As nature increasingly fades from our day-to-day lives, so too does an entire ecosystem of words. With The Lost Words, poet Robert Macfarlane and illustrator Jackie Morris hope to change that by preserving the names of plants and animals for the next generation. This love letter to the natural world is accompanied by equally stunning visuals in a series of poems that will capture readers young and old.
There are vast, interconnected networks in nature that ensure equilibrium. But humans, who only see the tip of the proverbial iceberg, often destroy this delicate balance through clumsy interference. Peter Wohlleben, the bestselling author of The Hidden Life of Trees , uncovers some of the most awe-inspiring links between seemingly disparate organisms and patterns — from wolves that alter the course of a river by controlling herbivore populations, to how falling leaves cause the Earth to rotate faster.
What are the qualities that have made humans uniquely capable of altering the course of nature and the future of the planet? In Transcendence, environmental journalist Gaia Vince explores the genetic, environmental and cultural factors that have determined humans’ evolutionary path, and consequently changed our relationship with the planet. Ultimately, she argues, it is our collective potential and capacity for cooperation that make us such a transcendental force of nature – for better or worse.
The bad news? Climate change is already underway. The good news? The tools and levers for staving off complete climate disaster already exist.
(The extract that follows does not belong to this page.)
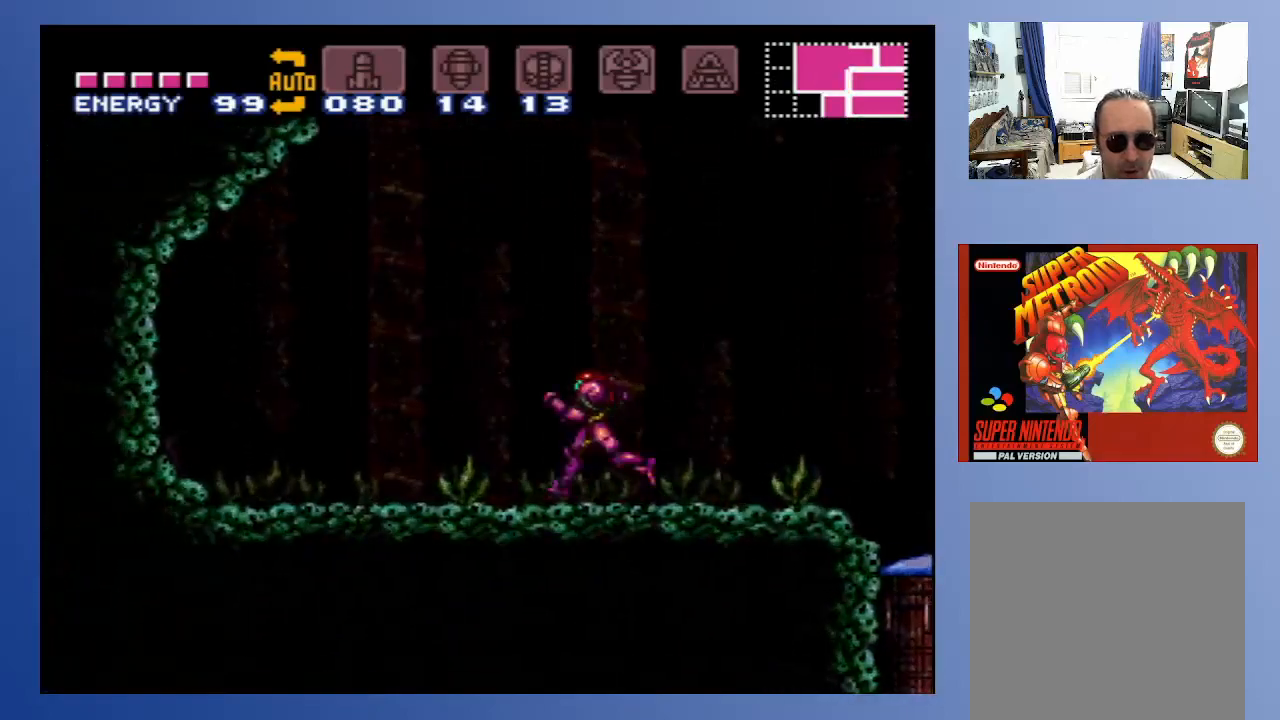
{"buttons": ["A", "DPAD_LEFT"], "left_stick": "down", "right_stick": "center", "events": [[117, "A", "down"]]}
When environmentalist Tim Flannery wrote We are the Weather Makers in 2005, climate change was, in his words, “thought of as a hypothetical by most people.” Atmosphere of Hope , which came out a decade later, reflects a world that is already paying the price for doing too little, too late, but also one that is full of promising, innovative solutions for a better future that is still within our grasp.
Masanobu Fukuoka was a pioneer of the natural farming movement, renowned as much for his work as a philosopher as he was for restoring desertified land. In this touching and personal volume of writing, he focuses on spirituality and healing: healing from trauma and ill-health, healing from ecological damage, and healing the fraught relationship between humans and nature. The simplicity of “a single leaf, a single flower,” is enough to inspire Fukuoka and teach him about the wider beauty of the natural world. With a clear mind, the landscape before him is, he concludes, “the only deity I would ever worship.”